07 Apr Three steps for SMEs to drive customer excellence through targeted communications
Exceptional customer service is the hallmark of the SME. A smaller client base often makes it much easier to know individual customers and understand their specific needs. How SMEs look to communicate with their customers should naturally be an extension of this service, a lesson which is clear in recent research sponsored by Ricoh.
According to the new research, six-in-ten consumers would stop being customers of a brand if the communications they received from that business were poor. In addition, two-thirds feel less loyal and would spend less with brands sending them irrelevant information. The research implies this is no idle threat: nearly one-in-five consumers said they have actually taken their custom elsewhere after being spammed by irrelevant material from product and service providers.
Alienating existing customers can have an immediate impact on a company’s revenue and cash flow, while irritating potential customers erodes its pipeline. It takes a long time to gain a customer’s trust, but generic and impersonal communications can destroy that trust almost instantly. For small businesses in particular, this should be treated as a warning that irrelevant communications can not only impact their future growth, but their very survival.

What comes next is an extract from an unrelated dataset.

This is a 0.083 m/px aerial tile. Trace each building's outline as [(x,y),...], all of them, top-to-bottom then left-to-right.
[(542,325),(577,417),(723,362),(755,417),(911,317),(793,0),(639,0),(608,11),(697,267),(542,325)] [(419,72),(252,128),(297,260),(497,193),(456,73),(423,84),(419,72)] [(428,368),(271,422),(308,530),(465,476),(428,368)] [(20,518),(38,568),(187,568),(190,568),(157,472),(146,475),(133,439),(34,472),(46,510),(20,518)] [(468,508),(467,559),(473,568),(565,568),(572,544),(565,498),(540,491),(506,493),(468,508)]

However, rather than focusing on the potential impact of poor communications as a risk to their businesses, SMEs should treat the personalisation of communications as a huge opportunity. Often more agile than larger businesses, SMEs are in prime position to react to customer feedback faster, change their communications strategies more quickly and win customers off bigger competitors. Taking advantage of the opportunities more personalised communications can bring should be a priority. As a next step, key areas of focus should include the following:
- Stitching customer data together – The information smaller businesses hold on their customers and prospects is often scattered across the company, and frequently isn’t stored digitally. As a result, SMEs will likely find it difficult to alert consumers to relevant deals and offers with a high degree of accuracy. To learn more about their customer base, SMEs must firstly focus on what information they currently hold. Connecting and compiling siloed data from across the business into one source to gain a complete picture of their customers should be an initial priority, and something which is much easier to put into practice now before they scale in size.
- Don’t be afraid to seek outside help – The printing and mailing of material is rarely co-ordinated, which leads to customers getting bombarded with information. SMEs should engage with an expert consultant to digitise both their customer data and the methods used to collate it. Easier to handle in a digital format, data can be quickly analysed to effectively tailor communications. In addition, production and posting costs will be kept to a minimum if unnecessary communications are eliminated from the system. Ricoh’s Business Process Services, for example, will help streamline operations so they are more efficient and embrace the multi-channel communication formats demanded by customers today.
- Seek feedback and tweak – Being one step closer in their relationship with consumers, SMEs shouldn’t be afraid to ask their customers to feedback on the communications they receive. With 57% of people claiming the quality of printed materials they receive directly impacts their perception of a company, knowing where to make improvements is critical. Setting up a simple feedback system online, in-store or in-branch will go a long way in helping customers feel valued and aid repeat business.
Nurturing key relationships is critical to business growth and SMEs should trade on what they do best; knowing their customers. Standing out from the competition by tailoring communications will help make a real impact and take their businesses to the next level.